The screening method according to claim 1 or 2, wherein the chronic myelogenous leukemia is an early stage chronic myelogenous leukemia.
The screening method according to any one of claims 1 to 3, wherein the non-human animal is an immunodeficient mouse or an immunodeficient rat.
The screening method according to any one of claims 1 to 4, wherein the hematopoietic stem cells are hematopoietic stem cells derived from the same species as the model animal.
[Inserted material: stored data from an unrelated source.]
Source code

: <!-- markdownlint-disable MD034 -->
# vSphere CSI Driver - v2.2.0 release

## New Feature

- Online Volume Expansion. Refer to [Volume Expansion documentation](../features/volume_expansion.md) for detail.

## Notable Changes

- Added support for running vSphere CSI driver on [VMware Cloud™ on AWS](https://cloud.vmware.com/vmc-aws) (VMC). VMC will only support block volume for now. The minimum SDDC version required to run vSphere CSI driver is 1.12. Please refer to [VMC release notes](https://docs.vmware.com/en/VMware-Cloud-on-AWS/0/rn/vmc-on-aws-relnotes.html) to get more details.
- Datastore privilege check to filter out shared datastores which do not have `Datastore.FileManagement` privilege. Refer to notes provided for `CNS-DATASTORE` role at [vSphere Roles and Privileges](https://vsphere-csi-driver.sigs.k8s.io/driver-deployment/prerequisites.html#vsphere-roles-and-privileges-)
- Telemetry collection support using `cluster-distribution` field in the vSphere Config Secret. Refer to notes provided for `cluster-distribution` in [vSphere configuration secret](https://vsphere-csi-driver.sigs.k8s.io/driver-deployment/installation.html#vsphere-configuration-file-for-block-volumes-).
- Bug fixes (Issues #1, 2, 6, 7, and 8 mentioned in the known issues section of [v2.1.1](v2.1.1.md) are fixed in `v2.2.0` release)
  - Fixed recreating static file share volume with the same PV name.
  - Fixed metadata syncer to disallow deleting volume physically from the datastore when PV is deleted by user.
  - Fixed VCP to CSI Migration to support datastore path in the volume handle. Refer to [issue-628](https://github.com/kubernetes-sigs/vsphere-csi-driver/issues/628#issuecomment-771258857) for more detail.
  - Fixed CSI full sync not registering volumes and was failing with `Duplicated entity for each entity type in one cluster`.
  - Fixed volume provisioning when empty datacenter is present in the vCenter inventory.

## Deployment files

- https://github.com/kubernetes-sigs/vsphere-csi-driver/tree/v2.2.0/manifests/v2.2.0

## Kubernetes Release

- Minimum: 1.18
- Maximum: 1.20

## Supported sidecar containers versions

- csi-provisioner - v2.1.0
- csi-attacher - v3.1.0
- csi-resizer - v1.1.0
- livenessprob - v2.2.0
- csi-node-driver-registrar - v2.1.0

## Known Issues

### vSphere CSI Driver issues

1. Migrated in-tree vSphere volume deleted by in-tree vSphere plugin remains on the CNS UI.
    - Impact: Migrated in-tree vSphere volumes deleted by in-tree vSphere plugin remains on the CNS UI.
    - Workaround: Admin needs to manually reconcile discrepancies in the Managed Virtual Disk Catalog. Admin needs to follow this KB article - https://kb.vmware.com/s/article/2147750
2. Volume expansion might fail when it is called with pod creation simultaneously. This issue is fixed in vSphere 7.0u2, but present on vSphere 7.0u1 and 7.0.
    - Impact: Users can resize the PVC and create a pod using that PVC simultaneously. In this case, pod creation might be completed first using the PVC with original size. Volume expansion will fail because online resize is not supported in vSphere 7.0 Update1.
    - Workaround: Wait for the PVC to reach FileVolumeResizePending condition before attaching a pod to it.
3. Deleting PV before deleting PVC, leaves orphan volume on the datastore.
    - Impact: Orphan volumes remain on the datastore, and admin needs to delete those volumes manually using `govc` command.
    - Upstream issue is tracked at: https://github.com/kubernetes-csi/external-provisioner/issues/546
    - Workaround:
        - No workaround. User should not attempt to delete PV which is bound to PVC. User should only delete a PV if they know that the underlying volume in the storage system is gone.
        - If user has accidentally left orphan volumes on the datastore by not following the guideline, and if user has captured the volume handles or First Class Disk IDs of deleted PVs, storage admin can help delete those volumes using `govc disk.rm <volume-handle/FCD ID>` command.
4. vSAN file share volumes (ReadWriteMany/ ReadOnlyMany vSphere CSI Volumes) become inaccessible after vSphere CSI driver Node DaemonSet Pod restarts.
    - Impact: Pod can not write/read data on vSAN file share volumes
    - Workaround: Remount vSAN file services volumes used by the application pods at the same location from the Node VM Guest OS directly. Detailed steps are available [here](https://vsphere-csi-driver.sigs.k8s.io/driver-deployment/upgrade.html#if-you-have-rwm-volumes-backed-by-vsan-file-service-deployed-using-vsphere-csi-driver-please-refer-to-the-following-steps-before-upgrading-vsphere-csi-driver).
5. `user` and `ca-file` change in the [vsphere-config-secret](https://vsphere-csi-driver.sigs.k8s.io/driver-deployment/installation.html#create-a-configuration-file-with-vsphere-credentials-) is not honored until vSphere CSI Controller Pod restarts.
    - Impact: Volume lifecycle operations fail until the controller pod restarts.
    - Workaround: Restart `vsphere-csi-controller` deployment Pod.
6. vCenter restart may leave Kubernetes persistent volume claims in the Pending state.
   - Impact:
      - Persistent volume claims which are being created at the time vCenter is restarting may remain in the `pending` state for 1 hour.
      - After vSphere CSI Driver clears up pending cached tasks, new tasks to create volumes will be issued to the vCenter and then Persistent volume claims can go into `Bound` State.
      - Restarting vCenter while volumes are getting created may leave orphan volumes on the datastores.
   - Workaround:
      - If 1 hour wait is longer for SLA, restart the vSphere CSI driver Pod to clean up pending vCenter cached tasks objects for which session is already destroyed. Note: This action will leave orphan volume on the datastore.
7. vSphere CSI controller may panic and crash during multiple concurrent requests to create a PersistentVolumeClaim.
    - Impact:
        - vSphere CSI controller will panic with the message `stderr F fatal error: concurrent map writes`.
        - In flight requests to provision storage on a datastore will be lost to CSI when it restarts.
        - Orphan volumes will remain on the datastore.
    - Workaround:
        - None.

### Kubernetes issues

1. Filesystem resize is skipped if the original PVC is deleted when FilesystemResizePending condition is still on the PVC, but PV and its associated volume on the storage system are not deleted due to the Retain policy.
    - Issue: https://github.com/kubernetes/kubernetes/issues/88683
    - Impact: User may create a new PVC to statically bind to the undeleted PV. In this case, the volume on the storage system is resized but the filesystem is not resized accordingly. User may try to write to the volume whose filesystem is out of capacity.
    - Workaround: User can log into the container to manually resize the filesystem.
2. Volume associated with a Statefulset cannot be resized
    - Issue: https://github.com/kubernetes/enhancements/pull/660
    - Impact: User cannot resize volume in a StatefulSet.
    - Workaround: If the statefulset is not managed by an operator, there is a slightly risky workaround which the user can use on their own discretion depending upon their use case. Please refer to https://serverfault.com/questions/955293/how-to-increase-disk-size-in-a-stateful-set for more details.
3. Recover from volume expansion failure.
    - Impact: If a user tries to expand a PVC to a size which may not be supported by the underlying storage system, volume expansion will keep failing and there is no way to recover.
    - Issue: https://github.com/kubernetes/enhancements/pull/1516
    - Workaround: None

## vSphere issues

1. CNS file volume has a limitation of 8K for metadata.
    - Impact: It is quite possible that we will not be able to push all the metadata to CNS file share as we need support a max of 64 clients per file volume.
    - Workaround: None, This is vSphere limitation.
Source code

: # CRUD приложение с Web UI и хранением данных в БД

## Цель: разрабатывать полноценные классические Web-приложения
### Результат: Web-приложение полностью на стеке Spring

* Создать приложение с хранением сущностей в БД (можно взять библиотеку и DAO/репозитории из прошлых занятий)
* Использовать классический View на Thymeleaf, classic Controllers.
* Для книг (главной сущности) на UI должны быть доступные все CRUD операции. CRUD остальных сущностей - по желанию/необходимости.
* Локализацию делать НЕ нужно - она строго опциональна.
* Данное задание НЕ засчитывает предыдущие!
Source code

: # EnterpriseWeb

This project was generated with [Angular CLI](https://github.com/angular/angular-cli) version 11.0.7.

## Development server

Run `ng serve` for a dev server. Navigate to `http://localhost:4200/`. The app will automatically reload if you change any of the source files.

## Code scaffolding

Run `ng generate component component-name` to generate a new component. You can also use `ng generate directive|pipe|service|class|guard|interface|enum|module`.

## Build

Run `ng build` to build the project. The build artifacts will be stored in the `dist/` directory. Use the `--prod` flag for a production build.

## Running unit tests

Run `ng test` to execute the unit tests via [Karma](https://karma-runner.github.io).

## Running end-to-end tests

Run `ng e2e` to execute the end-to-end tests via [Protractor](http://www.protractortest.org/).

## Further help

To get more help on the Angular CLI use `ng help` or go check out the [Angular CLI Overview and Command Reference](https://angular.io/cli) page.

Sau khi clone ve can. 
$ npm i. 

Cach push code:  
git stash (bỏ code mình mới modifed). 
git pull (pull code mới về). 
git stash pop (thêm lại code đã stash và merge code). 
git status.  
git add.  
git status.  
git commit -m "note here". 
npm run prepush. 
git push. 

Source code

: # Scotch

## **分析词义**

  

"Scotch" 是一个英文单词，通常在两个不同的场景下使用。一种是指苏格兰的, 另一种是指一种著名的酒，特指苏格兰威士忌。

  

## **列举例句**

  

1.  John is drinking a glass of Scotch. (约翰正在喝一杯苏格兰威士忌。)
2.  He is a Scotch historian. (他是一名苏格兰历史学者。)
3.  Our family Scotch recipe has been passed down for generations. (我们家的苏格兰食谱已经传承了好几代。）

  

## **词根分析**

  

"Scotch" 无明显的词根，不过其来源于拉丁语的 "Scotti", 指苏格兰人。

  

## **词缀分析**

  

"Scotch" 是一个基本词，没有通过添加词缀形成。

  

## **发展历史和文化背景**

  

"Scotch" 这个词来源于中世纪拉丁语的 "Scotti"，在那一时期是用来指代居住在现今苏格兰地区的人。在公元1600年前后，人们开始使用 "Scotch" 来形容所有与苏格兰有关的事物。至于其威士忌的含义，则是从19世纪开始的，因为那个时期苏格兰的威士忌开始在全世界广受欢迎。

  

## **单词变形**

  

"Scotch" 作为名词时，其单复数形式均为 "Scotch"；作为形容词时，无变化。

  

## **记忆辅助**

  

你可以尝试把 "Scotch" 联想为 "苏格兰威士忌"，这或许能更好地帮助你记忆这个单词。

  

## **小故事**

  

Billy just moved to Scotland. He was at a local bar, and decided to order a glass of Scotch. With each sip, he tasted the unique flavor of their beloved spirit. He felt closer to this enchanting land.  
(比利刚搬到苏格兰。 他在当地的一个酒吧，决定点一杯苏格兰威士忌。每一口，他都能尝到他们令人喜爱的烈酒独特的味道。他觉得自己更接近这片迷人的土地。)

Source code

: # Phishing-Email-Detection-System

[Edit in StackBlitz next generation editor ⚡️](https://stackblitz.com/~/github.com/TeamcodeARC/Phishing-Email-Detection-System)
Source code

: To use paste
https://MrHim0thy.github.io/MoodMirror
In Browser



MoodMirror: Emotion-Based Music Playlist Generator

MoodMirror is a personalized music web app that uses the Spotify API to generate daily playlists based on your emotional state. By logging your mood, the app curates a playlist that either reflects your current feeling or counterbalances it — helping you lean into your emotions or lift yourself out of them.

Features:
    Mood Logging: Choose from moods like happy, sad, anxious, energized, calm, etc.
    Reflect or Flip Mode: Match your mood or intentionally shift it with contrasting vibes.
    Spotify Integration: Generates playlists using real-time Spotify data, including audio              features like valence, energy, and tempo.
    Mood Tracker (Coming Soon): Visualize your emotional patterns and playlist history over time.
The screening method according to claim 1, wherein the medullary cavity is a medullary cavity of a bone marrow of a tibia or a femur.
The screening method according to any one of claims 1 to 6, wherein autologous normal hematopoietic stem cells and transplanted cells coexist in the medullary cavity.
A therapeutic or prophylactic agent for chronic myelogenous leukemia or bone metastasis comprising a compound or extract that inhibits the action or expression of basophils or basophil variants.
The therapeutic or prophylactic agent according to claim 8, wherein the bone metastasis is bone metastasis due to breast cancer.
The therapeutic or prophylactic agent according to claim 8 or 9, wherein the compound is a CCR5 inhibitor.
The therapeutic or preventive agent according to any one of claims 8 to 10, wherein the compound is maraviroc.
  The therapeutic agent or prophylactic agent according to any one of claims 8 to 10, wherein the compound or extract is bicribiroc, baicalin flavonoid, Trigonostema xyphophylloids extract (TXE), or Vatica astrotricha extract.